To help you in authoring such templates, you can dump the parse tree ontovis uses internally with the --raw option:

$ ontovis render https://example.com/pathbuilder.xml \
    --raw

Network Metrics

ontovis can produce a network analytical overview of key metrics, such as number of edges, number of nodes, degree centrality, and others. You can pass a file containing a graph-specification (in DOT format) to the ontovis stats sub-command, or you can simply pipe the output of ontovis render into it:

// read local file
$ ontovis stats ./graph.dot
// pipe output of render in; be sure to pass the dash "-" to indicate it should read from stdin
$ ontovis render https://example.com/pathbuilder.xml | ontovis stats -

The analysis is powered by NetworkX under the hood and could be extended with other metrics provided by that library.

Rationale

The pathbuilder is a core component of any WissKI system. It relates the metadata of the items to concepts and relations in a top-level ontology.

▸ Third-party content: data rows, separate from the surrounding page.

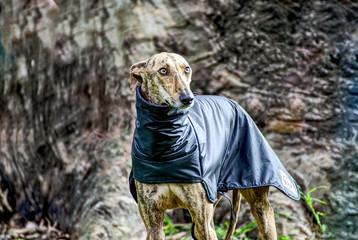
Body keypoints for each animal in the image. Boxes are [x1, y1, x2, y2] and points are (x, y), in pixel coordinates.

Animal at [129, 51, 280, 239]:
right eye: (163, 70)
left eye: (187, 69)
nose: (188, 98)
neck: (165, 146)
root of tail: (233, 102)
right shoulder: (153, 224)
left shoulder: (202, 220)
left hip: (257, 203)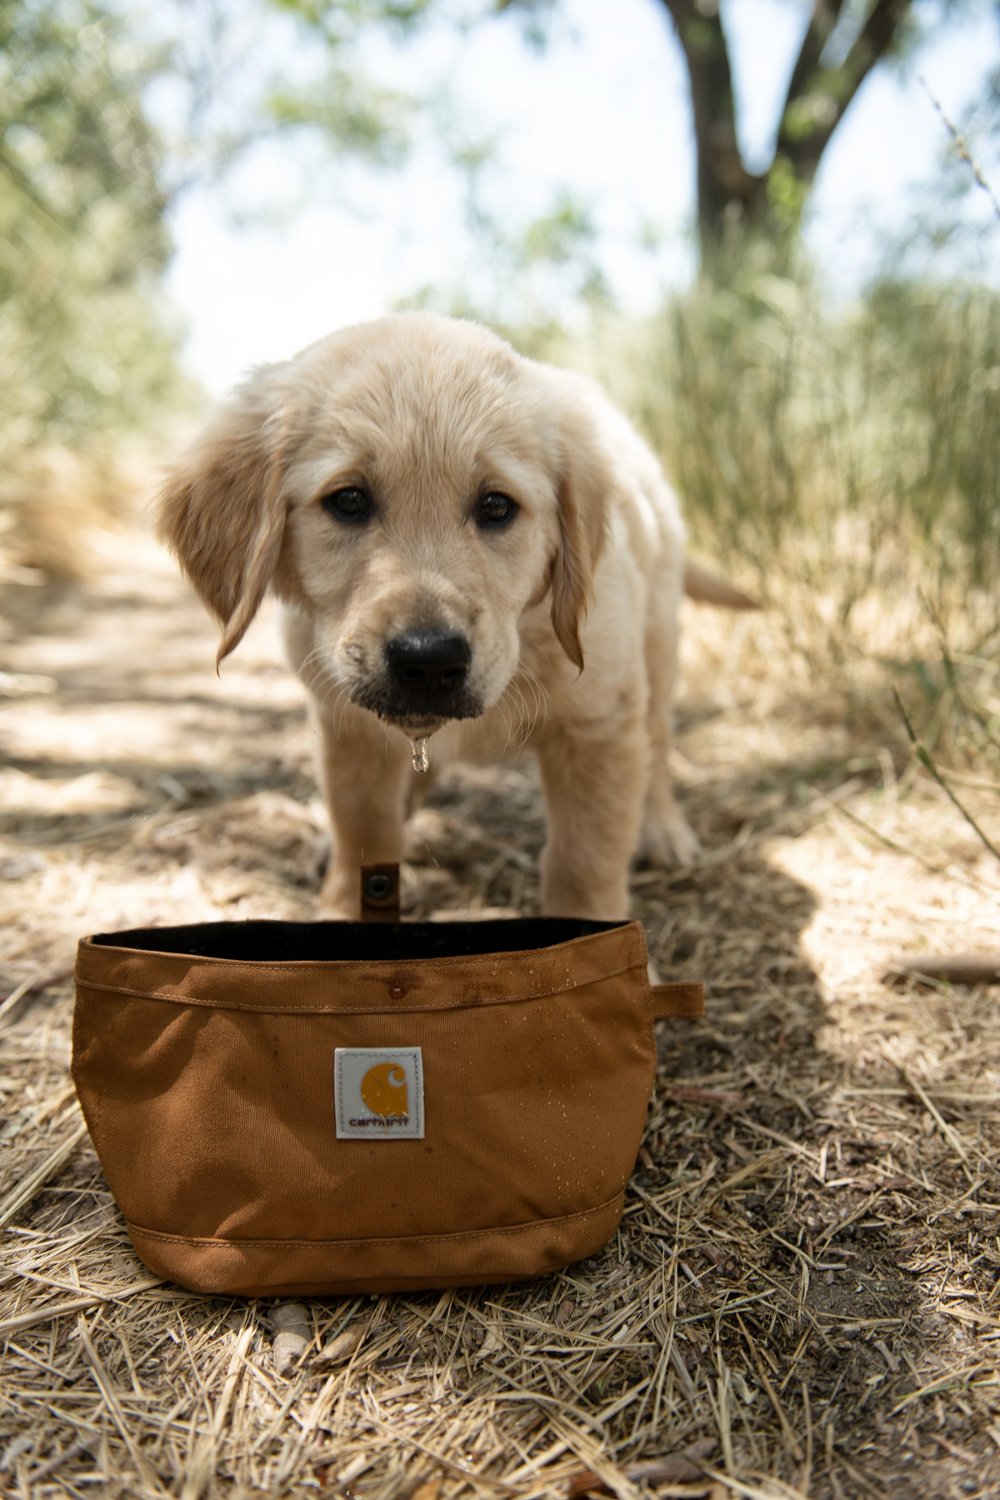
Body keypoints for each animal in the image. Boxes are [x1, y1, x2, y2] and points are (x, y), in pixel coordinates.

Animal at [158, 315, 704, 918]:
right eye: (348, 500)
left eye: (496, 506)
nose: (428, 661)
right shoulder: (346, 724)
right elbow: (363, 828)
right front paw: (345, 907)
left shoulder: (598, 724)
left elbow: (584, 858)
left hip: (657, 646)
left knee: (657, 742)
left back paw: (663, 829)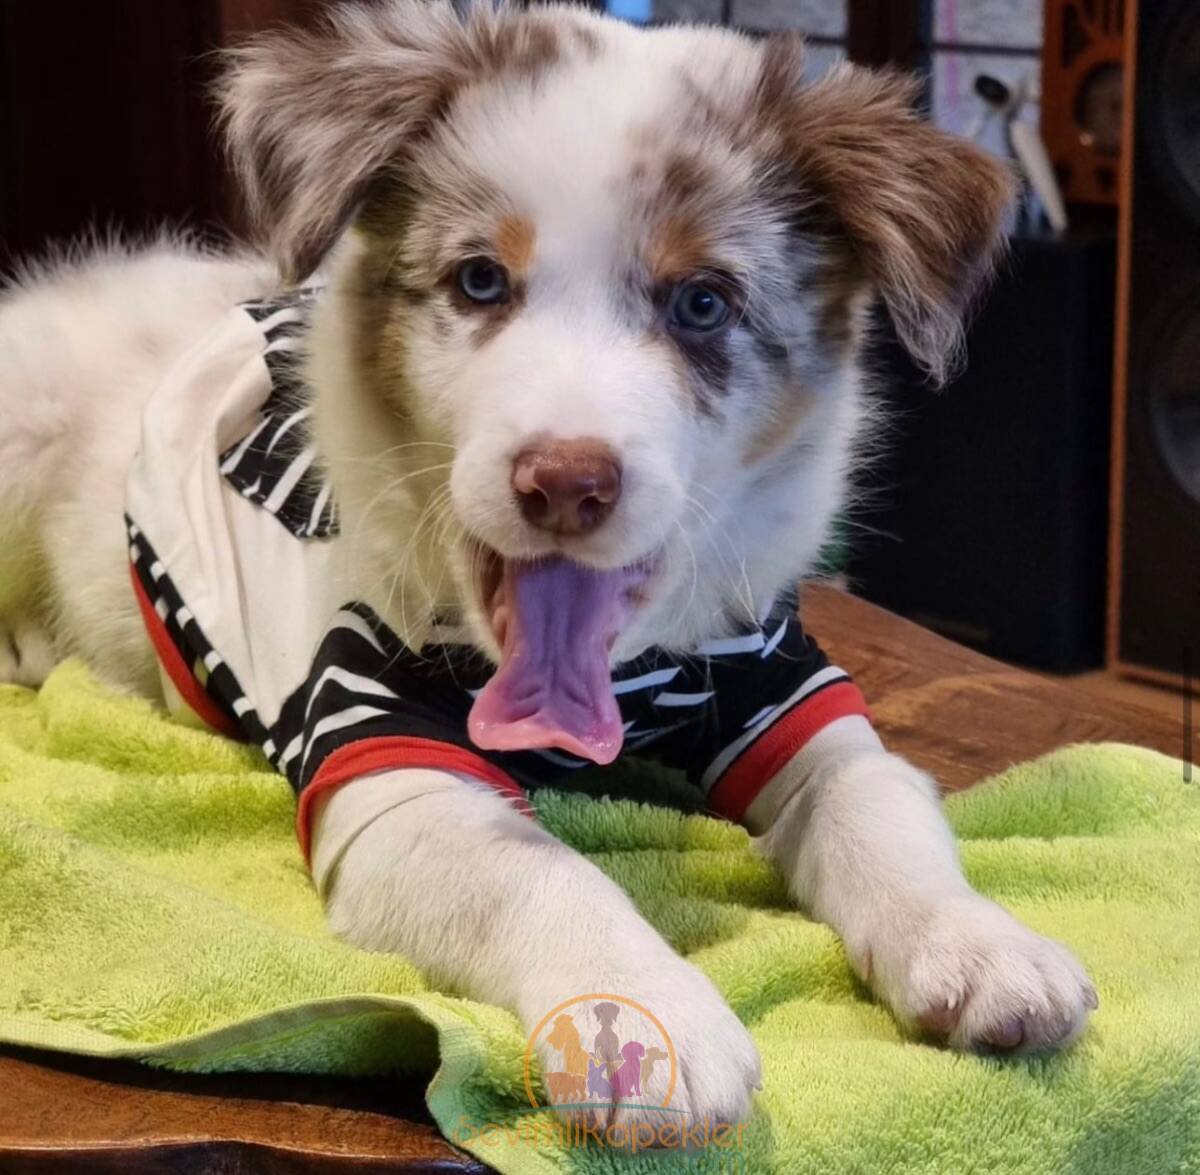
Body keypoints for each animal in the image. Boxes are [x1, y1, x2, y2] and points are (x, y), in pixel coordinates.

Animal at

Over time, a WissKI can grow in complexity, with further groups, subgroups, and fields being added to the pathbuilder, mapping out complex paths in the ontology. While this increase in complexity is (probably) desired, it can become harder to understand how the top-level ontology is being used: what concepts and relations are mapped, what custom concepts were introduced, and how do they all interrelate?

It is often easier to understand these dynamics through the visual system, rather than the tabular view within the pathbuilder interface itself. To aid in this understanding, ontovis can render a pathbuilder XML-dump to DOT-syntax, an easy-to-grasp, yet powerful representation of complex networks. This DOT-representation can then be rendered by graphviz, which is often superior in terms of layouting than the drawing capabilities of common network-analysis libraries.

Furthermore, the pathbuilder essentially describes an ontology-graph of concepts and relations, and therefore lends itself to network analysis. The ontovis stats command takes as input a graph in DOT-syntax, and computes a set of key network metrics that can aid in answering questions such as,

  • what are the most used concepts and relations?
  • what are the "central" concepts and relations?

In summary, ontovis is intended as a tool to help you understand your data model, and potentially refine and extend it.